To-do item:
Can you rewrite the rows from the line with "le respect des traditions et de l’équilibre" up to and including the line with "из Лего полностью", substituting "mets" for "plats" and keeping everything else unchanged?

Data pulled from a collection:
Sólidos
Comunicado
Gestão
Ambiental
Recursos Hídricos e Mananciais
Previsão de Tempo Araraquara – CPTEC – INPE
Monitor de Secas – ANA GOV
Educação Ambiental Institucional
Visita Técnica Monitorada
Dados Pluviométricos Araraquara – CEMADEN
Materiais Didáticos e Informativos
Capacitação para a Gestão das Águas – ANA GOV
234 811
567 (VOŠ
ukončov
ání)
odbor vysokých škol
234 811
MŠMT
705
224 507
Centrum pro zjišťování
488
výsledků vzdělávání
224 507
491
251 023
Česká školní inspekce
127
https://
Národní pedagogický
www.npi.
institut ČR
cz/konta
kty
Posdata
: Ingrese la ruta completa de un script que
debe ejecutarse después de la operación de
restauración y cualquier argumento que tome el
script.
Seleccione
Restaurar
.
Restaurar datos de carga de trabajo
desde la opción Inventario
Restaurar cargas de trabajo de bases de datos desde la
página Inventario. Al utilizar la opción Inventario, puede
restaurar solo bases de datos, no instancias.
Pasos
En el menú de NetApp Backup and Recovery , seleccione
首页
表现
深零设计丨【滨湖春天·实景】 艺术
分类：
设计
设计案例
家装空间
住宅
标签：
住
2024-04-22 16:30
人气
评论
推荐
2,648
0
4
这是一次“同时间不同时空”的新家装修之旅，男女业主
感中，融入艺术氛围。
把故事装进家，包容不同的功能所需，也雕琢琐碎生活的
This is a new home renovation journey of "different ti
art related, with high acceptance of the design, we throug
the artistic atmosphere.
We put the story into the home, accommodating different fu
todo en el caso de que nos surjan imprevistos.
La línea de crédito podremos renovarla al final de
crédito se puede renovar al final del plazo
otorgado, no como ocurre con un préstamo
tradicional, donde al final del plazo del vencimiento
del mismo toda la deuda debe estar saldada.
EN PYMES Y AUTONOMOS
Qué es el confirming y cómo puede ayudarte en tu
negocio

==

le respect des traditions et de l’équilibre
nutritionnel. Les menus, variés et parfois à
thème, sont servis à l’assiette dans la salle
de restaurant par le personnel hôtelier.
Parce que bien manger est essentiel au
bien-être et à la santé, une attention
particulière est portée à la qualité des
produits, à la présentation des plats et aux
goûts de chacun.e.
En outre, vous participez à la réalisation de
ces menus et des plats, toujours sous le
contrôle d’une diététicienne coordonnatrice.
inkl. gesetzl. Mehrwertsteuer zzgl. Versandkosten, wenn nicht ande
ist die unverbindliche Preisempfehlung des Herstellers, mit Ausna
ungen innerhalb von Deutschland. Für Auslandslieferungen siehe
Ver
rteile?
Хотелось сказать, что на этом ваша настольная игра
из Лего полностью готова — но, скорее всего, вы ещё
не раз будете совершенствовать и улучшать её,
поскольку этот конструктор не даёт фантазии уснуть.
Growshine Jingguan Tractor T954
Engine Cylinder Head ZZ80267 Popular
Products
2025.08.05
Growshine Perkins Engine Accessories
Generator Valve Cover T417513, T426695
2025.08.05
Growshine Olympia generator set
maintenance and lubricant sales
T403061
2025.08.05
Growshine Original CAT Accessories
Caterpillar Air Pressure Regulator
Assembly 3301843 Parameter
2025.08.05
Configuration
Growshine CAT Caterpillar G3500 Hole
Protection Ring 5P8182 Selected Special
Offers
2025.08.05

Answer to this problem:
le respect des traditions et de l’équilibre
nutritionnel. Les menus, variés et parfois à
thème, sont servis à l’assiette dans la salle
de restaurant par le personnel hôtelier.
Parce que bien manger est essentiel au
bien-être et à la santé, une attention
particulière est portée à la qualité des
produits, à la présentation des mets et aux
goûts de chacun.e.
En outre, vous participez à la réalisation de
ces menus et des mets, toujours sous le
contrôle d’une diététicienne coordonnatrice.
inkl. gesetzl. Mehrwertsteuer zzgl. Versandkosten, wenn nicht ande
ist die unverbindliche Preisempfehlung des Herstellers, mit Ausna
ungen innerhalb von Deutschland. Für Auslandslieferungen siehe
Ver
rteile?
Хотелось сказать, что на этом ваша настольная игра
из Лего полностью готова — но, скорее всего, вы ещё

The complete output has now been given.